Defining, managing, and reporting dataset quality in a multidisciplinary Open Data space

You are here

22 Feb 2022

Defining, managing, and reporting dataset quality in a multidisciplinary Open Data space

Submitted by Carlo Lacagnina


Meeting objectives: 

 

The “Data Quality” subgroup of the European Open Science Cloud (EOSC) Task Force on FAIR metrics and Data Quality organizes this interactive RDA session, in collaboration with the ESIP Information Quality Cluster and the Australia-New Zealand Data Quality Interest Group. This meeting seeks to:

  • Get a broad overview of the needs (common principles, concepts and elements) for data quality in diverse scientific environments, as well as pointing to commonalities and most relevant opportunities (risks) deriving from improved (poor) data quality.
  • Identify and promote community interests, opportunities and capabilities to improve the management of dataset quality in a multidisciplinary environment (e.g. directions to select quality dimensions, what metrics are in place or need to be defined).
  • Promote cross-disciplinary consistency when managing and communicating dataset quality information.
  • Engage the RDA community in developing  a Working Group for FAIR Dataset Quality Information.
Meeting agenda: 

 

Collaborative session notes: https://docs.google.com/document/d/1KIieicxYX6X1ETKXJY0dPcFZEMLbOlkcNC0K...

 

Presentations:

  • Introduction to EOSC FAIR Metrics and Data Quality Task Force - 5 mins

  • Summary of the last RDA-P18 BoF session “Representing and Communicating Data Quality Information” - 10 mins

  • Needs and challenges to improve representation and communication of dataset quality information in different communities and scenarios. Case studies: - 20 mins

    • Lessons learned from the INSPIRE regulation, as a legal requirement on how to share public data and finding a balance between details & feasibility

    • Perspective on Data Quality regarding vocabulary registry, terminology subject indexing, etc.

    • Data quality to ensure unbiased AI algorithms

    • Metadata standards in bioimaging

  • Overview of international community-based guidelines to improve the management and accessibility of Earth science dataset quality information - 10 mins

Multidisciplinary discussion on developing a Working Group for FAIR Dataset Quality Information - 40 mins

 

Closing remarks and next steps - 5 mins

 

Type of Meeting: 
Working meeting
Short introduction describing any previous activities: 

 

As evidenced by the long list of fields covered by the members of the World Data System (WDS), data from a very diverse set of scientific disciplines are regularly managed by organizations from around the world. Informed decisions on, and accurate (re)use of, individual digital datasets depend on knowledge about the quality of data and relevant information.
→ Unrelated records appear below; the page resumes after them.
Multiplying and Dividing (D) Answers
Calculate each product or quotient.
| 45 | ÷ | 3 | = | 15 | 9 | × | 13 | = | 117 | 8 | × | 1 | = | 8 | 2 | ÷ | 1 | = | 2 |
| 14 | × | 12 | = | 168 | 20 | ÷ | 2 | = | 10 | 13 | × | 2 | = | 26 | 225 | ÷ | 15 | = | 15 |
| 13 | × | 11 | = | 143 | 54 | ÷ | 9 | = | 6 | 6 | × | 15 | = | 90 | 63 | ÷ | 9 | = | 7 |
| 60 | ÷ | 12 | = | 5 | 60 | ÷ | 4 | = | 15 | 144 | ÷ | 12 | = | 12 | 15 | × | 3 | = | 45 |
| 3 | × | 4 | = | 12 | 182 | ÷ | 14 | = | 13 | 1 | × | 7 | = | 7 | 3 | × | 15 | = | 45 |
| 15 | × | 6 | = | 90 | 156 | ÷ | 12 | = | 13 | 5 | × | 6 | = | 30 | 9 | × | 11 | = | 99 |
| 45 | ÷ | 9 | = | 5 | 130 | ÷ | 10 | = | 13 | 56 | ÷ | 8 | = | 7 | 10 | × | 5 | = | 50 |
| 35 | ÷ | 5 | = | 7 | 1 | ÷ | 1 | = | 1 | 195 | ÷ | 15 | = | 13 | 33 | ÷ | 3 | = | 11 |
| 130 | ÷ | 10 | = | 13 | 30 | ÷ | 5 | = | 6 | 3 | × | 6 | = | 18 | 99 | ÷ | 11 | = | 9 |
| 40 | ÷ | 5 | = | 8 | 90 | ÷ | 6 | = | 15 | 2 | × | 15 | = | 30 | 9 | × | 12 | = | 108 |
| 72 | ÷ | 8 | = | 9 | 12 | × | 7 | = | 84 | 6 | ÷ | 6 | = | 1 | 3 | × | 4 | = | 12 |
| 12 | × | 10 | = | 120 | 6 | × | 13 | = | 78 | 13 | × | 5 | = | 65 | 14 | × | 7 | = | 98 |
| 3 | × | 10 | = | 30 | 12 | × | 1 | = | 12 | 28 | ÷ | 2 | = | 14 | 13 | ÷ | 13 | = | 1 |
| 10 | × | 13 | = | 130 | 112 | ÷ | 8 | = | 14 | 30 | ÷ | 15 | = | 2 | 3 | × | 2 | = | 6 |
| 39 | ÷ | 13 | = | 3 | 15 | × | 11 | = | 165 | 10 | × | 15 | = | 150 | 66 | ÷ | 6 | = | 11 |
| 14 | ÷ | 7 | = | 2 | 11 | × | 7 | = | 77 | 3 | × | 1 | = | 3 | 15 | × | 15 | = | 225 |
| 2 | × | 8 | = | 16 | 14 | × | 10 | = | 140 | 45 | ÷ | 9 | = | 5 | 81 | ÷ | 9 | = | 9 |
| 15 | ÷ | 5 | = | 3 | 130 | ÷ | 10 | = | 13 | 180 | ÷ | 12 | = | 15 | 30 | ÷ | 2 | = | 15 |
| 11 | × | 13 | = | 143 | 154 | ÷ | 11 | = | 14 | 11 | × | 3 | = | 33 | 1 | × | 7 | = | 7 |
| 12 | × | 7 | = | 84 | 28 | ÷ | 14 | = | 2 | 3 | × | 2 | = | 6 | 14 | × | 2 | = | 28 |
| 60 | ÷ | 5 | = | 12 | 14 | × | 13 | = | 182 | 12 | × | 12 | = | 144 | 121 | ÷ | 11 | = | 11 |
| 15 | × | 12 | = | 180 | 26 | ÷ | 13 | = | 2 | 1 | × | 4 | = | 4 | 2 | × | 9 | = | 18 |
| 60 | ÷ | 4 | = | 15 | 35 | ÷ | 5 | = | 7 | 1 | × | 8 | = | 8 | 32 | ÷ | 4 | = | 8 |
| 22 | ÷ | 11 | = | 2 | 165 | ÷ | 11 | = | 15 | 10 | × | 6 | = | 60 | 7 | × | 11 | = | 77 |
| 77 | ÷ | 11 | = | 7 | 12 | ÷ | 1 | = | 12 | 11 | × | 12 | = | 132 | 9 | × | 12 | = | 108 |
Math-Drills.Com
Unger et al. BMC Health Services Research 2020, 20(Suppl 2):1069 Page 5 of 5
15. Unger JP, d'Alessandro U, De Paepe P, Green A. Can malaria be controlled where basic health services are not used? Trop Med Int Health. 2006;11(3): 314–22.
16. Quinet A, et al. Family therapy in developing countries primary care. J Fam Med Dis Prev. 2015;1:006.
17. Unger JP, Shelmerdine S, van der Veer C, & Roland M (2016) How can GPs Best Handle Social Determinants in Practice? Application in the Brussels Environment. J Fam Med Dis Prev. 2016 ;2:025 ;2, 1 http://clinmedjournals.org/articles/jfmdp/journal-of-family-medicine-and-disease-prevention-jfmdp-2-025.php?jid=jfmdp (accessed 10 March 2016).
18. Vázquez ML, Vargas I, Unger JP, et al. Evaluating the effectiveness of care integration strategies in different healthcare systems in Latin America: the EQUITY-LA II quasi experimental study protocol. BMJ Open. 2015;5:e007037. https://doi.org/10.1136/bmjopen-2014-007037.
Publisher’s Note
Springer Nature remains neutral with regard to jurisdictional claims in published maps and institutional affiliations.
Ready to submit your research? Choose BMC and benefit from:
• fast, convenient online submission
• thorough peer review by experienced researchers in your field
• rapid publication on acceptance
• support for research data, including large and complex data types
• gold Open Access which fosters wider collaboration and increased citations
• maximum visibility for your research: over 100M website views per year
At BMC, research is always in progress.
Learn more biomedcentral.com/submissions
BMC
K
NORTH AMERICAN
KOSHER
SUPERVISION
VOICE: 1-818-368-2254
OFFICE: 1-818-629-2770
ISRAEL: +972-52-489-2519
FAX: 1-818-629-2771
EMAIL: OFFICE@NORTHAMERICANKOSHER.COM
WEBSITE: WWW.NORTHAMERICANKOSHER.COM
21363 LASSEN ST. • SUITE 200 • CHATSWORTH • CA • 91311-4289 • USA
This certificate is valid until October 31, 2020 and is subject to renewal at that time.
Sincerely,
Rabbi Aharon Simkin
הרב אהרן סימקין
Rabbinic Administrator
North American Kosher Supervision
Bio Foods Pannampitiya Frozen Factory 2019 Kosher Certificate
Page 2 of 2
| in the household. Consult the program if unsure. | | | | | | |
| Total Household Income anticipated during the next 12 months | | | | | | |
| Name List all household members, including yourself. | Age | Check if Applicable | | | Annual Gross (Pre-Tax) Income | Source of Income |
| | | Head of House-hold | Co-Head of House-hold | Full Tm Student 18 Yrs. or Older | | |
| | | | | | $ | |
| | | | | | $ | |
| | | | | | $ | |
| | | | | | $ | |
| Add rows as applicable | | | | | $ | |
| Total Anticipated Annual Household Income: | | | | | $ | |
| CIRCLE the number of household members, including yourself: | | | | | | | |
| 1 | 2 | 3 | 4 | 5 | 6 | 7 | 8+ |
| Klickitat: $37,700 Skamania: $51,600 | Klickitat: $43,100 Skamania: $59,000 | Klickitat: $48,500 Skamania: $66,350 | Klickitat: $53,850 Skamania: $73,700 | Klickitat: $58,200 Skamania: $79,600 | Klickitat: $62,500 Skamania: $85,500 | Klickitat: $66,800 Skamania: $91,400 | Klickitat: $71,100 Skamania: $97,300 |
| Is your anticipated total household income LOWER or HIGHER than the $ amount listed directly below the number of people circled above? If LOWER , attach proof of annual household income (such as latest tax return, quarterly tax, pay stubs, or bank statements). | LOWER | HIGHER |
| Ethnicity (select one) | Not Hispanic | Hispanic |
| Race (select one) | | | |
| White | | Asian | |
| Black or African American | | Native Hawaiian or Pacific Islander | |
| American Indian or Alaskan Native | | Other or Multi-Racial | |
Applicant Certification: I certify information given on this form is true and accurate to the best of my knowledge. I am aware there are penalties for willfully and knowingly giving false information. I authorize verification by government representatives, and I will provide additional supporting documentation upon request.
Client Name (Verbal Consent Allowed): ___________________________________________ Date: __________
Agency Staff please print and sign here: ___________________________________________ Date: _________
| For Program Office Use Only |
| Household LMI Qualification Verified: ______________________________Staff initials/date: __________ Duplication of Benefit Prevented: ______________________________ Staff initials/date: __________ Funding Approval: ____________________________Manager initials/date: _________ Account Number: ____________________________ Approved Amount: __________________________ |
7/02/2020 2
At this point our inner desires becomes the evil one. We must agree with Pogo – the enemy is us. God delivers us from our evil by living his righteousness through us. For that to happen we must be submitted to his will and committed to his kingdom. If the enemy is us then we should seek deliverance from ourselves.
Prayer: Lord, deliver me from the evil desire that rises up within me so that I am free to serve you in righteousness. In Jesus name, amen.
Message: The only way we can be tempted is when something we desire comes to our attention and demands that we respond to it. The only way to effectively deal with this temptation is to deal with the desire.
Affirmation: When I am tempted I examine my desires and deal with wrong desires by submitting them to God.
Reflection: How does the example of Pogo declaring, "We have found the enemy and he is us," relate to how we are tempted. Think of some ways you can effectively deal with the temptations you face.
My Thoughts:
Effectively representing and communicating dataset quality information is important for conducting research within and across many disciplines, for improving data sharing and ultimately promotes an effective data ecosystem.

As a first step to address this challenge and promote the creation and (re)use of freely and openly shared dataset quality information, international domain experts have undertaken an effort to develop guidelines for the Earth science community. An initiative started with collaboration among the Earth Science Information Partners (ESIP) Information Quality Cluster (IQC), the Barcelona Supercomputing Center (BSC) Evaluation and Quality Control (EQC) team, and the Australia/New Zealand Data Quality Interest Group (AU/NZ DQIG). The guidelines are characterized by practical recommendations to promote sharing and reusing of quality information at the dataset level. A peer-reviewed paper titled “Call to Action for Global Access to and Harmonization of Quality Information of Individual Earth Science Datasets'' was published in the Data Science Journal (DOI:http://doi.org/10.5334/dsj-2021-019), a set of guidelines was developed and described in a white paper (DOI: https://doi.org/10.31219/osf.io/xsu4p), and a BoF session was organized during the last RDA Plenary Meeting (RDA-VP18) to present this work and seek interest in extending it to other disciplines.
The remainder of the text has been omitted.